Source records
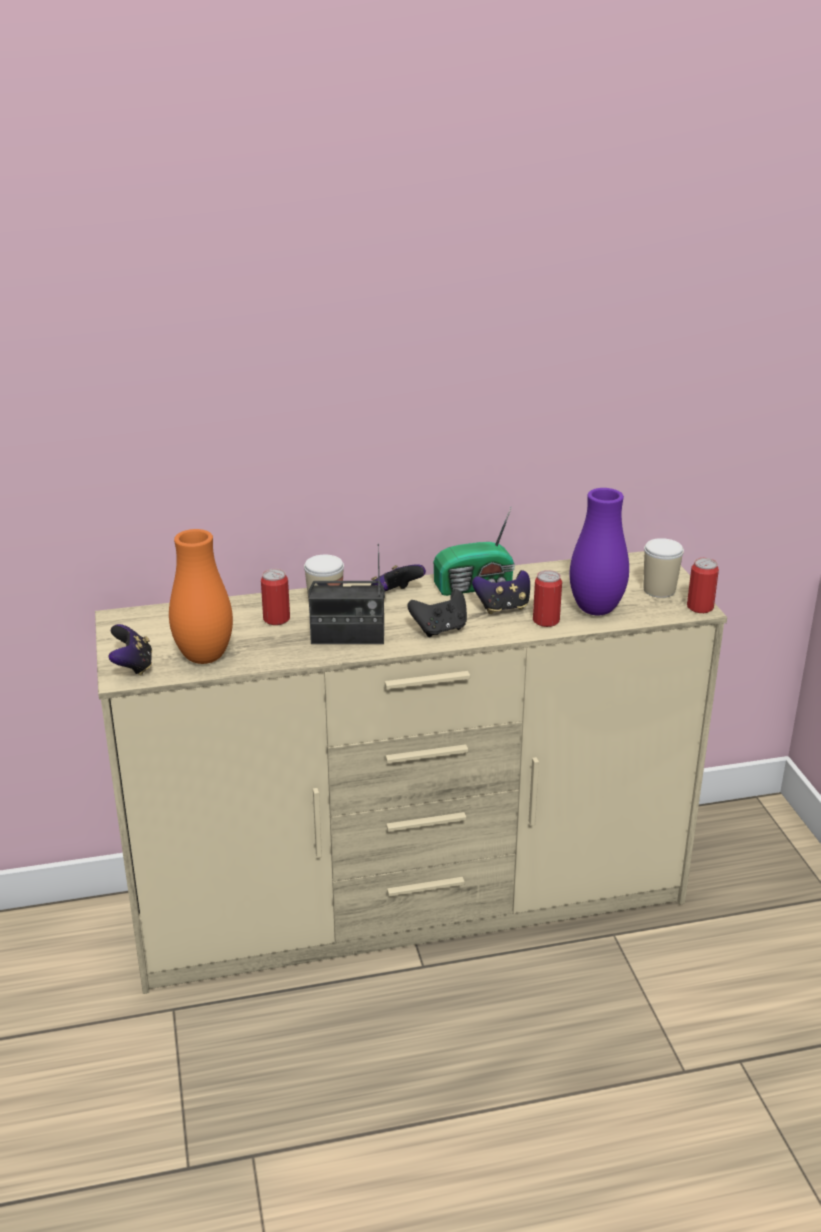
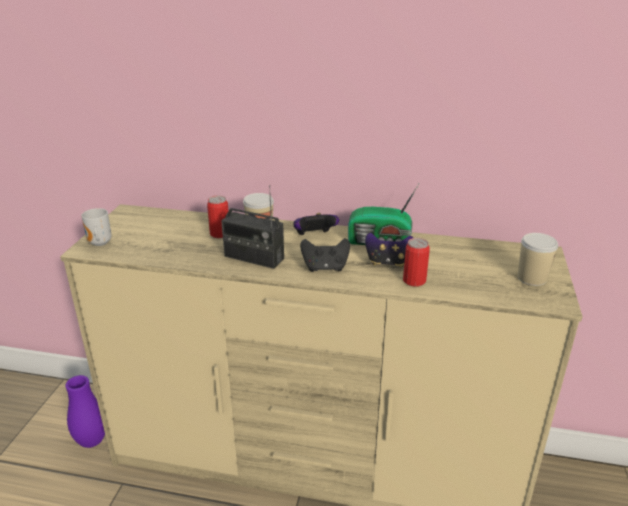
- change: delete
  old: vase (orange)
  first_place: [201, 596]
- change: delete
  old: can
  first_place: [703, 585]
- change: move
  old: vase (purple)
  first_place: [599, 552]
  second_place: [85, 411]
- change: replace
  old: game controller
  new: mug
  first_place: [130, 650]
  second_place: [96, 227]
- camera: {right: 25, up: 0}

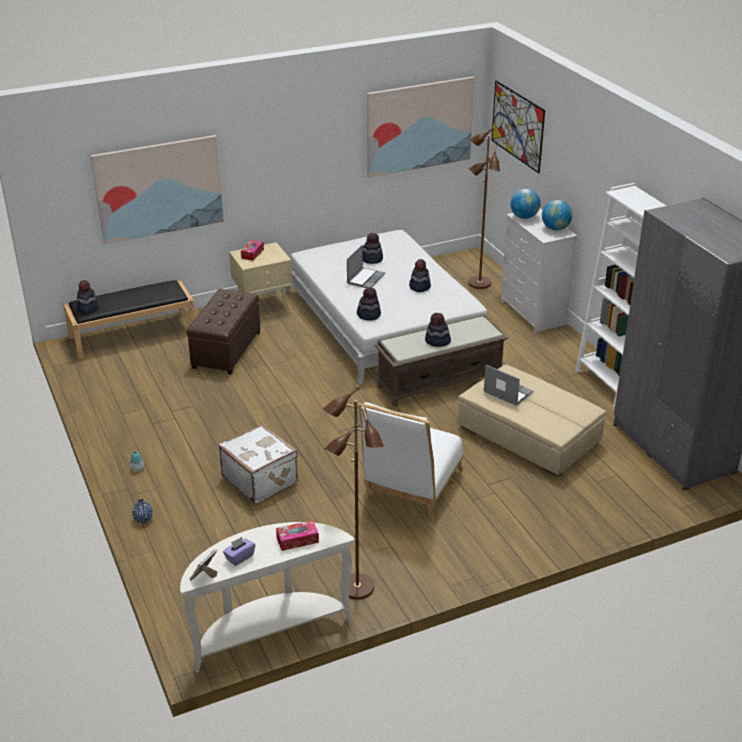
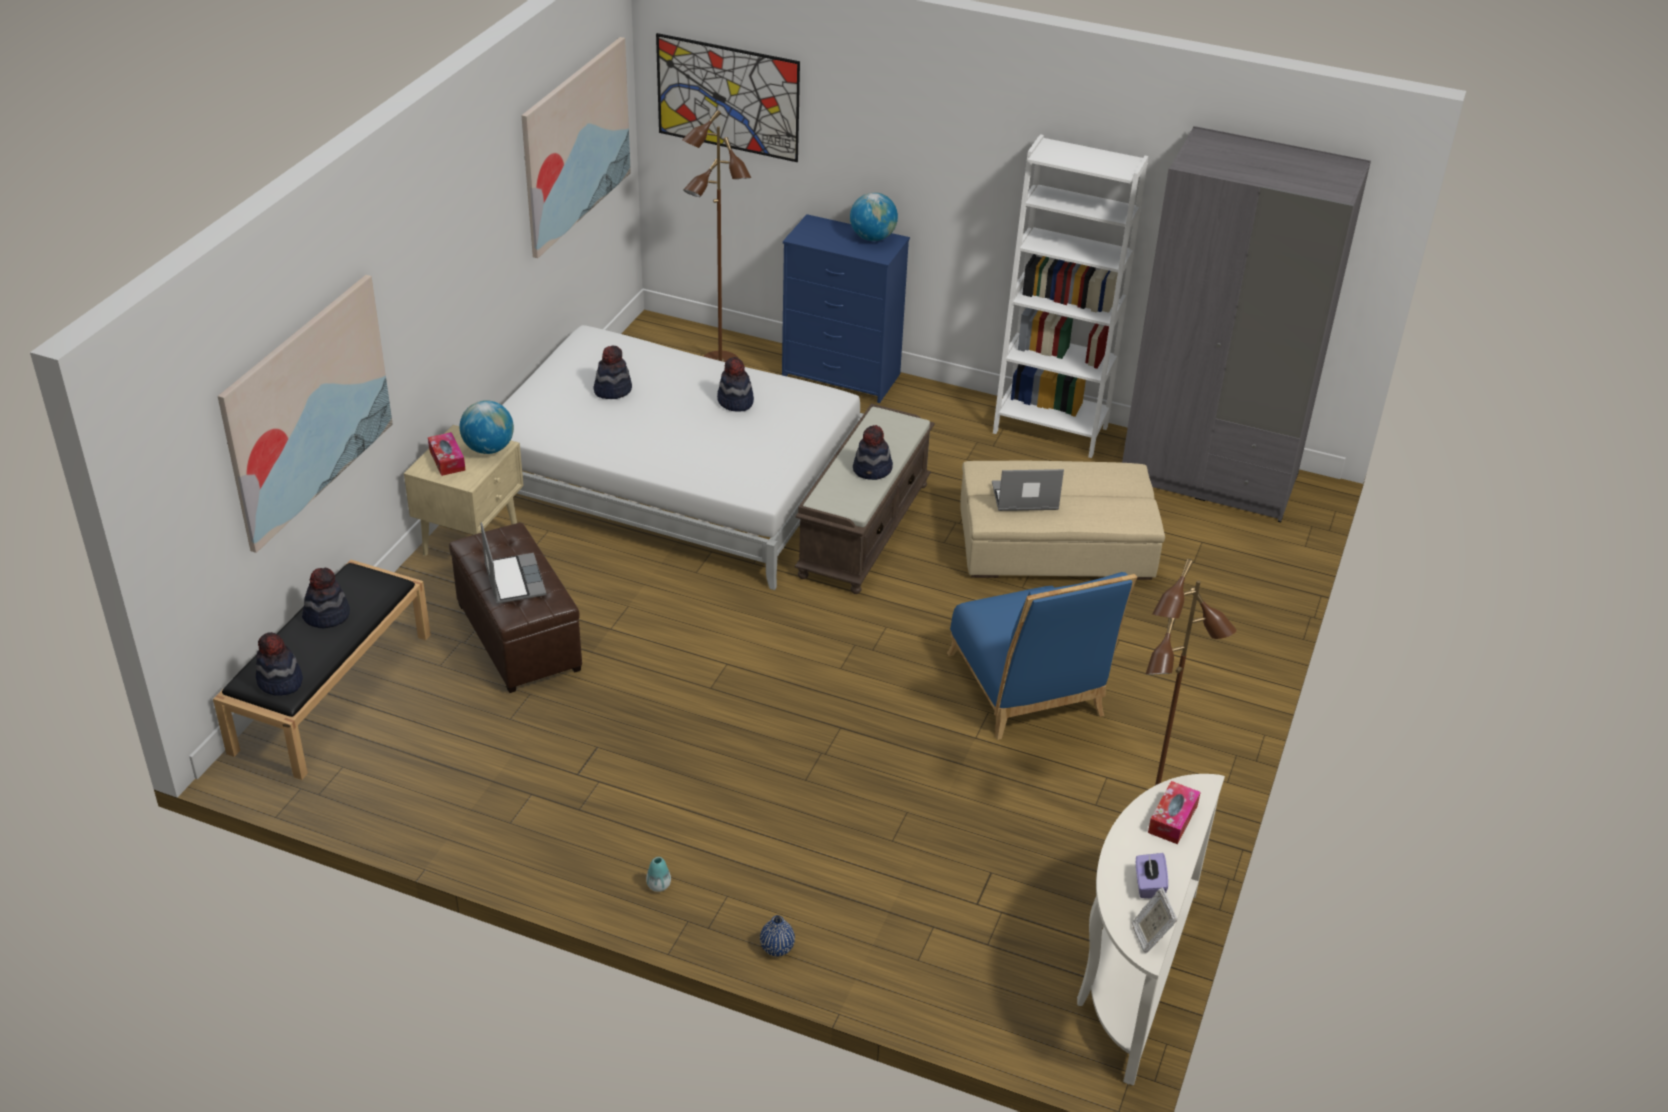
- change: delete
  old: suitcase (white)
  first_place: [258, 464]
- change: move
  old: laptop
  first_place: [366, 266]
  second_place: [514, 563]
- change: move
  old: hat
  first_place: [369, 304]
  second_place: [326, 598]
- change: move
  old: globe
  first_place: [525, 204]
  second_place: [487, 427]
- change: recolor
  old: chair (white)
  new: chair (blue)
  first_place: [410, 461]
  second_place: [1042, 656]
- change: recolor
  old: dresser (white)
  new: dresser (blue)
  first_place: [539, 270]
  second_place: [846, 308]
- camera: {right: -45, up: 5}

• WHAT YOU NEED TO DO
Write out exactly the lines above between the line with "old: vase (purple)" and the line with "second_place: [96, 227]", inclusive, and nothing beyond them.

• ANSWER BOX
  old: vase (purple)
  first_place: [599, 552]
  second_place: [85, 411]
- change: replace
  old: game controller
  new: mug
  first_place: [130, 650]
  second_place: [96, 227]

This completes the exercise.